Per quanto riguarda le volate, invece, non devono sorprendere le vittorie di Gregory Henderson e Matthew Goss mentre sono splendide conferme quelle di Peter Sagan e Ben Swift: il primo ha fulminato tutti in uno sprint al termine di una tappa lunga e tirata, il secondo invece è giunto al suo quinto successo stagionale, più di quanti ne avesse ottenuti nei primi due anni da professionista segno che sta facendo un bel salto di qualità e che nelle prossime stagione potrebbe diventare un interprete importante degli sprint. Nella tradizionale cronometro di Solvang invece c'è stata la vittoria di David Zabriskie, la seconda dopo quella ottenuta in Romandia: il forte passista della Garmin (che piazza anche Danielson sul podio finale), forse, ha smesso di inseguire improbabili miglioramenti in salita per concentrarsi su ciò che sa fare meglio e che gli ha dato più soddisfazioni in carriera. Un nome che invece merita spazio pur non essendo riuscito a vincere alcuna tappa è l'australiano Leigh Howard, classe '89 e anche lui con grandi potenzialità negli arrivi a ranghi compatti: ha svolto perfettamente la funzione di ultimo uomo per Matthew Goss ma quando è stato chiamato in causa in prima persona s'è reso protagonista di una volata splendida, di ben 300 metri e con il solo Peter Sagan che è riuscito ad uscire dalla sua scia; se dopo Greipel la HTC Highroad perderà anche uno tra Cavendish e Goss l'alternativa è già bella pronta e non dovranno andare lontani per trovarla.

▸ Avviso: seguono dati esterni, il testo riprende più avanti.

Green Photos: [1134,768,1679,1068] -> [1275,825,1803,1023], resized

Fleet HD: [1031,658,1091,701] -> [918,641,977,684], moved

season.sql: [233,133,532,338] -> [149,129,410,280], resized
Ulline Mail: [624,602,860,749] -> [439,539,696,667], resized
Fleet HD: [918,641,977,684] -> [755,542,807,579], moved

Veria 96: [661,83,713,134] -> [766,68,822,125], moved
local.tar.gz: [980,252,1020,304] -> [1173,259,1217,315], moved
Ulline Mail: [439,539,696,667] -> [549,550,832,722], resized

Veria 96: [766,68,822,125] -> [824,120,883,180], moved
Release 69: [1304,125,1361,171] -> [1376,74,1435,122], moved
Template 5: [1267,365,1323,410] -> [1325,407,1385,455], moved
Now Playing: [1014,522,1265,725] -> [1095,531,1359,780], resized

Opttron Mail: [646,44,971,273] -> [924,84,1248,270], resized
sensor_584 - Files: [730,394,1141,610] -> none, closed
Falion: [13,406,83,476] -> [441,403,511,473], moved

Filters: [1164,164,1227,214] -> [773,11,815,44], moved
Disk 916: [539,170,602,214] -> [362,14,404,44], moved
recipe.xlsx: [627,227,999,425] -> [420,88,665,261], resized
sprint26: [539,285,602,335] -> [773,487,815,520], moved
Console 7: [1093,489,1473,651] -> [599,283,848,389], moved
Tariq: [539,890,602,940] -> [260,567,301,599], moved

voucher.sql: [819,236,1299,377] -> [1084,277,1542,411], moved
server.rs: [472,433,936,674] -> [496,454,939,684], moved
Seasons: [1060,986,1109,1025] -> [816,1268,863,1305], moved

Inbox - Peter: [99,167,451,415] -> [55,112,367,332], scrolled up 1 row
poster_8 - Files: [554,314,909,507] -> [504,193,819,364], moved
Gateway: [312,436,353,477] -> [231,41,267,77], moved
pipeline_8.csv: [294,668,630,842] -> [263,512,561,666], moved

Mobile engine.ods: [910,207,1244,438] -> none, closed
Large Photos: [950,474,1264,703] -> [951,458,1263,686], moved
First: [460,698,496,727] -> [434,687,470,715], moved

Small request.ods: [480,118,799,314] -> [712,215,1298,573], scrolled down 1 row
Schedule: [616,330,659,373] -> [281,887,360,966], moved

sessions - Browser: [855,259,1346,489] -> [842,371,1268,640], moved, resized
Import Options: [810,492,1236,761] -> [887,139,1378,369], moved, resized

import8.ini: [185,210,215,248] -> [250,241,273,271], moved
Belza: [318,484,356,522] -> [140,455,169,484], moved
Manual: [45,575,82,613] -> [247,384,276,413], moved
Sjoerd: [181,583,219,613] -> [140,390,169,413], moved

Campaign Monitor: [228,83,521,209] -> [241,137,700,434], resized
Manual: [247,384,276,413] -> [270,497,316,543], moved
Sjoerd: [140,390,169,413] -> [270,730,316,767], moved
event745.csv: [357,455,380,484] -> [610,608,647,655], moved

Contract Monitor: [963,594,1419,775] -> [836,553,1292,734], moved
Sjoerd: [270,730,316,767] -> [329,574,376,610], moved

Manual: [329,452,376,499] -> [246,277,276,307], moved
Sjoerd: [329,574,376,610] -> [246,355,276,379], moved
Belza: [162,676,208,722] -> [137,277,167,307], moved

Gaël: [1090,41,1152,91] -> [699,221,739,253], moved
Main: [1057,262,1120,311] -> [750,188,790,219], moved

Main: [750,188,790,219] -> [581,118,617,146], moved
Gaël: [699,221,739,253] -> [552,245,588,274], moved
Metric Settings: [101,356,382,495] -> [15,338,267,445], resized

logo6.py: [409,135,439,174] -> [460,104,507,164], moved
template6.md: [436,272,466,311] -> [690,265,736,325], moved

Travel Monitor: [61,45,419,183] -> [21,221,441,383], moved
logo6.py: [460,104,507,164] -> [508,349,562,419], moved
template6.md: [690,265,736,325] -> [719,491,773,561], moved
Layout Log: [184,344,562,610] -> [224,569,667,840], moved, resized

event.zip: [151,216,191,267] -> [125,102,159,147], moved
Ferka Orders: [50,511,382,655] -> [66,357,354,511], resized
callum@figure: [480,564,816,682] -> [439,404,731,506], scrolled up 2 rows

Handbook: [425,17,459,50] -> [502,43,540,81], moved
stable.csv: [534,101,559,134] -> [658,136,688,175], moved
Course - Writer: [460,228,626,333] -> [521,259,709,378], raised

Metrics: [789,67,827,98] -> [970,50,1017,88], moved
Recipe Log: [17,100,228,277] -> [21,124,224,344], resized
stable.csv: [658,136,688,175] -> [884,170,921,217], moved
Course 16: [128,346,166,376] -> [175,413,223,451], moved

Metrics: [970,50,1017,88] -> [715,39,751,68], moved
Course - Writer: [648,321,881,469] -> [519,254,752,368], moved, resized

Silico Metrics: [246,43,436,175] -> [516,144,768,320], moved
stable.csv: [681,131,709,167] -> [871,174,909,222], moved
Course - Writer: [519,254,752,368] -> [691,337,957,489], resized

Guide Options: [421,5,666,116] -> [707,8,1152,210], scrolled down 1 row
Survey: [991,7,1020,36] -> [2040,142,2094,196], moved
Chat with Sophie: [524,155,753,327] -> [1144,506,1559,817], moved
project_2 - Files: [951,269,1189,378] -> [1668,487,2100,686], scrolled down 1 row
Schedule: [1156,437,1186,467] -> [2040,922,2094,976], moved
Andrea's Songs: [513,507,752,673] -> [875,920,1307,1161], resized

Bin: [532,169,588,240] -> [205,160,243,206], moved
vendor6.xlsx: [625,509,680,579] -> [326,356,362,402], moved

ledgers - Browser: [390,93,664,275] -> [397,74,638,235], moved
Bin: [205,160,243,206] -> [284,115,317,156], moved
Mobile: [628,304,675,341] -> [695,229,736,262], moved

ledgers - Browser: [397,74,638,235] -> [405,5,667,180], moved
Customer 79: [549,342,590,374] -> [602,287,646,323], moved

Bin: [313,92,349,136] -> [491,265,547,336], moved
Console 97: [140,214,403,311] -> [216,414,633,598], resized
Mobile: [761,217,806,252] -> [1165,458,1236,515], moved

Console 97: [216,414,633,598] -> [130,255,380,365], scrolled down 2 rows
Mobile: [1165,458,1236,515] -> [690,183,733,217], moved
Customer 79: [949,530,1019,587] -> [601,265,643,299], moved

L'ultimo commento lo facciamo sul percorso della corsa che sta migliorando di anno in anno: quest'anno con il doppio arrivo in salita e la cronometro si è forse raggiunto un equilibrio perfetto e peccato solo che non si sia disputata la prima tappa. Dietro alla decisione dell'organizzazione di spostare la data da febbraio a maggio c'era proprio la possibilità di inserire nel tracciato località in quota e per questo 2011 avevano deciso di far esordire proprio il Lake Tahoe a 1900 metri sul livello del mare con un paesaggio quasi unico: una fitta nevicata ha fatto saltare la prima tappa e costretto ad accorciare la seconda. Bella anche la novità del Mount Baldy, salita inedita per il Tour of California: anche la risposta del pubblico locale ha promosso gli organizzatori anche se, con un atteggiamento tipico stanutitense, si sono visti accanto ai corridori i personaggi più strani possibili travestiti come se fosse Carnevale, dal papa a improbabili atleti di sumo passando per i classici giocatori di football con corna e bandierone; nessuno dei corridori pare si sia lamentato del comportamento dei tifosi e questo è sicuramente un ottimo segno.